Even the Law Agrees: Consensus Is Not Science

In 1993, the Supreme Court established a precise definition of the scientific method in Daubert v. Merrell Dow Pharmaceuticals. The letter to Roberts points out that the third edition of the Reference Manual, published in 1994, relies on this ruling, as well as the long-established acceptance of the scientific method as the “gold standard” for scientific evidence.

But the manual’s new chapter on science conflicts with the scientific method. The emphasis the chapter places on “scientific consensus” and “widespread acceptance” conflicts with the scientific method because consensus is a sociological phenomenon not rooted in science. They write:

Consensus is an inferior and inherently fragile substitute for the gold-standard of science: testable predictions confronted with data. It is invoked primarily in fields where controlled experiments are difficult or impossible and where predictions cannot be decisively tested. It is vulnerable to groupthink, funding lock-in, and the natural human reluctance to acknowledge error.

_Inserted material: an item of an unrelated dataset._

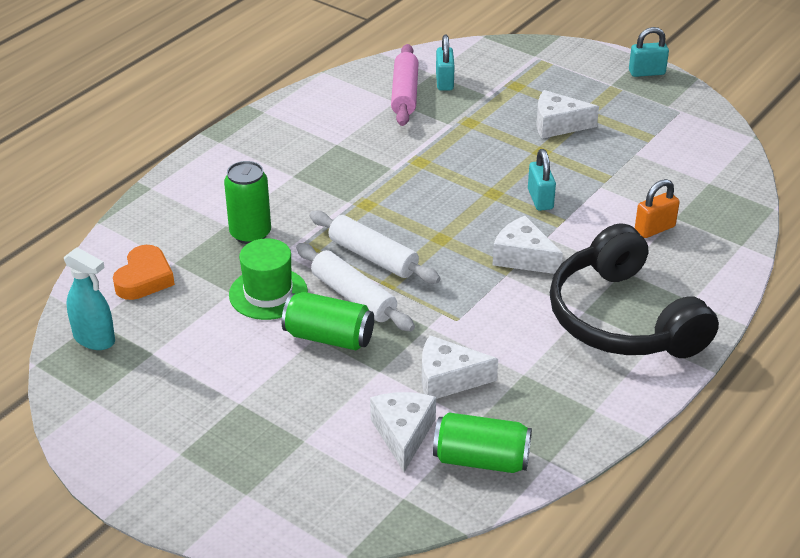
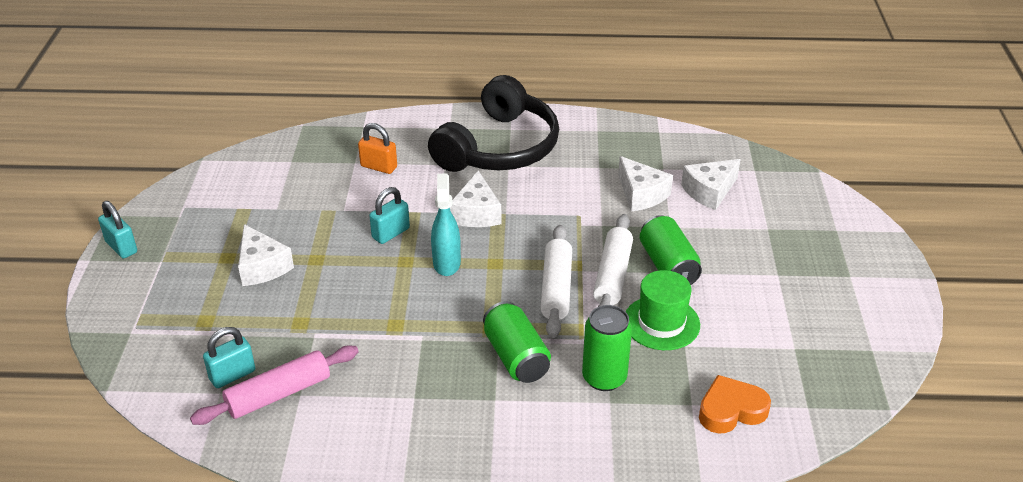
camera: 125 degrees left, 0 degrees up
turquoise spray bottle [64,247,115,350] -> turquoise spray bottle moved to [431,173,461,276]
green can [433,412,532,473] -> green can moved to [483,301,551,383]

The revised chapter uses an absurd flowchart to justify the use of consensus, on page 97, that stacks logical fallacies on top of each other like cordwood:

Just as bad is how the revised chapter “mischaracterizes” science as a community-governed enterprise rather than a quest for objective truth. “Science is indeed a human activity,” the letter says,” but its authority derives from reproducible results, not from community norms or majority agreement.”

Scientists Grounded in the Scientific Method

Three scientists signed the letter: Richard Lindzen, an emeritus professor of physics at the Massachusetts Institute of Technology; William Happer, an emeritus professor of physics at Princeton University; and Steven Koonin, the Edward Teller senior fellow at Stanford University’s Hoover Institution.

They credit the Federal Judicial Center for removing a chapter titled “Reference Guide on Climate Science” in response to correspondence from 28 state attorneys general that documented conflicts of interest and unsupported claims.

But here’s why there’s still a problem: A chapter underpinning the removed chapter remains in place. It is this massive chapter—titled “How Science Works”—that Lindzen, Happer, and Koonin want replaced with an earlier neutral and apolitical version:

Although the climate chapter has been removed, the chapter that undergirded it—”How Science Works”—remains. This chapter, 65 pages long, replaces the much shorter and widely respected 18-page version written for earlier editions by David Goodstein, former Vice Provost of Caltech. The new chapter does not acknowledge the prior version, nor does it resemble it in substance or tone.

The lead author of the new chapter, Professor Michael Weisberg, is a philosopher who also serves as a climate diplomat and advisor to several national delegations at the Conference of the Parties of the UN Framework Convention on Climate Change (COP) negotiations. His public biography highlights his work developing strategies to secure climate-related financial transfers for small island states. These roles do not inherently disqualify him. But hey do create a clear appearance of conflict when writing a chapter intended to guide judges on what constitutes legitimate scientific evidence—particularly in litigation where trillions of dollars may be at stake.

The director of the Federal Judicial Center has deleted the climate science chapter from its version of the manual.

But confusingly, the National Academy of Sciences will not remove the chapter from its printed and online versions of the same manual. Instead, the organization has opted for “asterisked language” to indicate that the Federal Judicial Center has omitted the chapter from its own version of the manual.

The resulting confusion could create vulnerabilities for activist judges to exploit in favor of environmental activists—perhaps deliberately.

Chief Justice Roberts could implement an immediate fix: Simply revert to the original version of “How Science Works,” which relied solely on the scientific method.

That fix would alleviate all confusion and guide judges toward ruling according to actual science—not agenda-driven political activism disguised as “scientific consensus.”